Enterprise Continuity-Danger Ahead

by Tom Casey, Managing Principal Discussion Partner Collaborative

As fall approaches and 2019 to 2020 planning becomes as a serious effort there are two demographic challenges that will have to be addressed simultaneously:

  1. The accelerated desire to retire of Baby Boomers whom while may they remain in the workforce will not be doing so as full time employees
  2. The painful awareness on the part of Generation X executives that the dreaded age of 50 is imminent prompting the likelihood that company/role changes, are being contemplated “before I get too old”

Boomer Executive Transitions
Discussion Partner Collaborative
began researching and providing Advisory support on Executive Transitions in 2013 primarily focused on creating a “soft landing” for both the senior leader and their company when the “Boomer” retired.

Both DPC’s research and client work with now over 500 executives suggest a much more generous interpretation of the word retirement is long overdue.

The reality is that most executives while leaving full time employment remain engaged in a myriad of capacities such as Interim Executives, Board Membership, Advisory Endeavors, Educators, and Entrepreneurs.

Given the Executives now feel “in control of their life and calendar” they engage in two to three endeavors usually on a part time basis.

Discussion Partner’s best selling book on this topic Executive Transitions-Plotting The Opportunity! will be reprised with a new book in 2019, Executive Transitions-Looking Forward In The Rearview Mirror!

Aging Dilemma for GenX
Beginning in 2016 via our research and advisory work in the Succession Planning/Executive Transitions area we became aware of a significant risk to enterprise sustainability and engagement.

The identified concern is the pre-supposition of most Succession Plans that the pipeline of internal candidates from the Generation X cohort, will remain robust.

DPC experience has concluded this degree of comfort is misguided.

In the strongest possible terms we suggest companies not presume longevity of Generation X executives as a given.   Our validated premise is as Generation X executives spy age 50 on the horizon, there is an overt desire for change.  This is not due to unhappiness with their situation, moreover it is the concern that when they hit this mystical age, their career trajectory options diminish.

The above is more prevalent in larger, well-established companies, where the executive has been associated for approximately 10 years.  However DPC has also seen in our Advisory work the same phenomenon in sectors such as Life Sciences and Technology where tenure as a rule is short lived.

As proof of concern in the 18 months after creating a service offering to address this issue, DPC has worked with 80 clients.

78 of the 80 with the average age of 47 were contemplating a company change!

The Ongoing Priority of Building The Bench
In our Leadership Effectiveness work Discussion Partner Collaborative has concluded that any attempt to avoid the need to a. build a bench within the enterprise and/or b. manifesting reluctance to self assess incumbent aspirations, is self defeating.

Perhaps it’s the feeling of lacking control that has made succession planning—the continuity and transitional aspects of this effort in particular— such a hot topic these days.

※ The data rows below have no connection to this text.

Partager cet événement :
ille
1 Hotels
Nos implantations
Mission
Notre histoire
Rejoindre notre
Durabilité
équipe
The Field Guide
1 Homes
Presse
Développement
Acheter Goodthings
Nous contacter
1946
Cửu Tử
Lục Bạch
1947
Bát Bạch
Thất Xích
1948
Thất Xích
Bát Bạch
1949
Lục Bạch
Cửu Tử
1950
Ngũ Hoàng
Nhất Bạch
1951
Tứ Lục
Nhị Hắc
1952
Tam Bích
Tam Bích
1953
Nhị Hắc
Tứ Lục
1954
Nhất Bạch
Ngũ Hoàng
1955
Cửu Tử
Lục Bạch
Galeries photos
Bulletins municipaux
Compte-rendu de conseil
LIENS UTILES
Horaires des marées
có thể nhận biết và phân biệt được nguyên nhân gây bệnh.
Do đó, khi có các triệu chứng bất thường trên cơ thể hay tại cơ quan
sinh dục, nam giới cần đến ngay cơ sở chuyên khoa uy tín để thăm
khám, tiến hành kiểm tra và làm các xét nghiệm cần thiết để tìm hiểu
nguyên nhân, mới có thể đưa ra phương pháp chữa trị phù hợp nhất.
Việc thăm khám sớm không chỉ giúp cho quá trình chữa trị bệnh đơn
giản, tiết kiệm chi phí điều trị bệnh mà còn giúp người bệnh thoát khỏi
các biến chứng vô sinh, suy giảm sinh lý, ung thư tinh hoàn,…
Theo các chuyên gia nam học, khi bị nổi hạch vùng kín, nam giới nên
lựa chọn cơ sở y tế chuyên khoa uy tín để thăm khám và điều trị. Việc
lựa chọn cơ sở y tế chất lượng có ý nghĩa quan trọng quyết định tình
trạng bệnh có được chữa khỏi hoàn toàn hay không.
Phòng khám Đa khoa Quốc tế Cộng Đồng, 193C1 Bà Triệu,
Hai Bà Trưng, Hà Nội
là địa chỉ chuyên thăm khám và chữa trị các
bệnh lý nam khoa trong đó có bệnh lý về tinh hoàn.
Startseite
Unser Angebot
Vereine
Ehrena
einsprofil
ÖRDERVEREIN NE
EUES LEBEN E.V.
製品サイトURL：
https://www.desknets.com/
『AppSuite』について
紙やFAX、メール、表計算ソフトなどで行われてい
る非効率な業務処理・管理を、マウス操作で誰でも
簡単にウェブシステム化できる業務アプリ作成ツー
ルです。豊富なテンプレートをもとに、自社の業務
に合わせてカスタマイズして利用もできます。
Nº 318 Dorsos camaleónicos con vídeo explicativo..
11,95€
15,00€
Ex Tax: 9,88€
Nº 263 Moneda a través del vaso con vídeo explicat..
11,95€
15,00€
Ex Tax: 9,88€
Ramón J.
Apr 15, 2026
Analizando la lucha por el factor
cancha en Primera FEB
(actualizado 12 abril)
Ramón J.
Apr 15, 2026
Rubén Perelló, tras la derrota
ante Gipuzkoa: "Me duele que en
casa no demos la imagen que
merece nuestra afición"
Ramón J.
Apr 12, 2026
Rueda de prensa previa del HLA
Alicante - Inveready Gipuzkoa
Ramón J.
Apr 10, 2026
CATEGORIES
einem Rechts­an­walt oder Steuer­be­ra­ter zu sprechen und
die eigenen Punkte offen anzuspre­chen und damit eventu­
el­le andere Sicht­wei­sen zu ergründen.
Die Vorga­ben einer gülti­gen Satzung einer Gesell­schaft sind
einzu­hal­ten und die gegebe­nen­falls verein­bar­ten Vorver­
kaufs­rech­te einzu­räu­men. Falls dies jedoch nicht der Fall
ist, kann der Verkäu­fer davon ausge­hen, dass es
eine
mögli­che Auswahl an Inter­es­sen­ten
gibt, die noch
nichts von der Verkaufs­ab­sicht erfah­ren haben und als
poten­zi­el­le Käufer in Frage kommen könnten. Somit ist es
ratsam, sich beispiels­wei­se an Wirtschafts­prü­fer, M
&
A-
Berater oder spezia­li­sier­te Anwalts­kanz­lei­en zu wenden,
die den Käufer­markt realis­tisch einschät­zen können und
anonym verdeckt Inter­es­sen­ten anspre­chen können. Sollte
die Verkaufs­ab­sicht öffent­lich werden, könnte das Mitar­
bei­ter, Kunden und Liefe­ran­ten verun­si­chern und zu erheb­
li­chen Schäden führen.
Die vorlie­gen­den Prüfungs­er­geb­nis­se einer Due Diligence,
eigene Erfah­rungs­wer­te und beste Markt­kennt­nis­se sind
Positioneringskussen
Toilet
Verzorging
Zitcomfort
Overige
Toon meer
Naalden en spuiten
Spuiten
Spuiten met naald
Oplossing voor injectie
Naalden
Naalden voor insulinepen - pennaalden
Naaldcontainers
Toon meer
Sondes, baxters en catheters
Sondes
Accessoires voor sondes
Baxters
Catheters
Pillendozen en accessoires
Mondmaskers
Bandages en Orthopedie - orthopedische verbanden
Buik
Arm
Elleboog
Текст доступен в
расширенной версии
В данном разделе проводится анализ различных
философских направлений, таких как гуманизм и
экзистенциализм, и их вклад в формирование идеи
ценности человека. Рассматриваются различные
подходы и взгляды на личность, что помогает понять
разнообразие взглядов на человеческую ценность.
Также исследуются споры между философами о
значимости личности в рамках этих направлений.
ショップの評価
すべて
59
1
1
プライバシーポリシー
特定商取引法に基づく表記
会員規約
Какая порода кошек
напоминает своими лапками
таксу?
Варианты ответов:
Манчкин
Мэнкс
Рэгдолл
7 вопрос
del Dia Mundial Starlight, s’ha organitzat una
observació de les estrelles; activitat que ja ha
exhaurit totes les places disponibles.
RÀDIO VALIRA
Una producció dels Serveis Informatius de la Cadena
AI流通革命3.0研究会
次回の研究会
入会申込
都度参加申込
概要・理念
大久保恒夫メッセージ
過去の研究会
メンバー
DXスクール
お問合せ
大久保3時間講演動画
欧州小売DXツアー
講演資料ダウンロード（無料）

After all, it’s human nature to want to contain the uncertainties in life while maximizing the opportunities—as contradictory as that may seem!

Urgency” would be a fair characterization of the feeling our clients have expressed towards the holistic succession planning process.

If you accept DPC’s conclusion that your organization’s future will benefit from a deep-dive review of its Succession and Continuity planning processes taking into consideration the “age 50 paradox” we believe your Talent Readiness position will avoid unpleasant surprises.

Notwithstanding pre-existing protocols, we are suggesting this review encompass the most generous interpretation of processes concomitant with experimental and disruptive solution sets.

       I. What skills sets will we need beyond domain proficiency to have a sustainable
growth oriented enterprise?

      II. How does our current population of Leaders and Future Leaders compare to
these desired attributes?

     III. How can we develop and/or hire sufficient numbers of people to address deficiencies
in the above?

    IV. What is the true nature of our Leadership bench in respect to Readiness?

     V. What is our contingency plan to be deployed if necessary?

In 1964 The Who recorded the song My Generation containing the famous lines “hope I die before I get old!”

Dr. Lynda Gratton of London Business School last year published The 100 Year Life a now best seller in Europe.

Reconciling the contradictory thematic is straightforward.  Executives want challenge and a feeling of relevance in addition to longevity.  While logic suggests that 50 is not in of itself a career crossroad, it is one of those ages where reflection is normal.

DPC’s suggestion is to accept the realities of aspirations of both Boomer and Generation X cohorts, and plan accordingly. It is better to channel the dialogue than be surprised by a decision.